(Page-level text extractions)
══════════════════════════════

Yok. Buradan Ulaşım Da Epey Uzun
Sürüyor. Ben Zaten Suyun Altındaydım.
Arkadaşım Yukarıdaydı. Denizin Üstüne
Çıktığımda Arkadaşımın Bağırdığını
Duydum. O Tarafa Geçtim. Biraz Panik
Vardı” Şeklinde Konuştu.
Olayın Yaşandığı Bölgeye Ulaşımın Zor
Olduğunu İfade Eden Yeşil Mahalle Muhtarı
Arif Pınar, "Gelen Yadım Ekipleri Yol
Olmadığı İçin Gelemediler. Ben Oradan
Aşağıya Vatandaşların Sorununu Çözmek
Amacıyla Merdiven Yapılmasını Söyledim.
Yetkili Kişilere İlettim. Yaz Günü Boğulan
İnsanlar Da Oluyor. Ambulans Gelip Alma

══════════════════════════════

EXERCISE DIRECTIONS: Can you reproduce all of the material with "Merdiven" swapped for "Köprü" and nothing else altered?

TASK OUTPUT:
Yok. Buradan Ulaşım Da Epey Uzun
Sürüyor. Ben Zaten Suyun Altındaydım.
Arkadaşım Yukarıdaydı. Denizin Üstüne
Çıktığımda Arkadaşımın Bağırdığını
Duydum. O Tarafa Geçtim. Biraz Panik
Vardı” Şeklinde Konuştu.
Olayın Yaşandığı Bölgeye Ulaşımın Zor
Olduğunu İfade Eden Yeşil Mahalle Muhtarı
Arif Pınar, "Gelen Yadım Ekipleri Yol
Olmadığı İçin Gelemediler. Ben Oradan
Aşağıya Vatandaşların Sorununu Çözmek
Amacıyla Köprü Yapılmasını Söyledim.
Yetkili Kişilere İlettim. Yaz Günü Boğulan
İnsanlar Da Oluyor. Ambulans Gelip Alma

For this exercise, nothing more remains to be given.